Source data
((
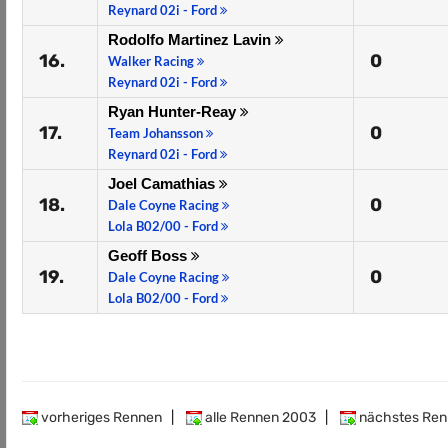
Reynard 02i - Ford
Rodolfo Martinez Lavin
16.
0
Walker Racing
Reynard 02i - Ford
Ryan Hunter-Reay
17.
0
Team Johansson
Reynard 02i - Ford
Joel Camathias
18.
0
Dale Coyne Racing
Lola B02/00 - Ford
Geoff Boss
19.
0
Dale Coyne Racing
Lola B02/00 - Ford
vorheriges Rennen
|
alle Rennen 2003
|
nächstes Ren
))
# GOAL OF THE EXERCISE
Every line above is to be duplicated exactly; no picture should be carried over.

# ANSWER
Reynard 02i - Ford
Rodolfo Martinez Lavin
16.
0
Walker Racing
Reynard 02i - Ford
Ryan Hunter-Reay
17.
0
Team Johansson
Reynard 02i - Ford
Joel Camathias
18.
0
Dale Coyne Racing
Lola B02/00 - Ford
Geoff Boss
19.
0
Dale Coyne Racing
Lola B02/00 - Ford
vorheriges Rennen
|
alle Rennen 2003
|
nächstes Ren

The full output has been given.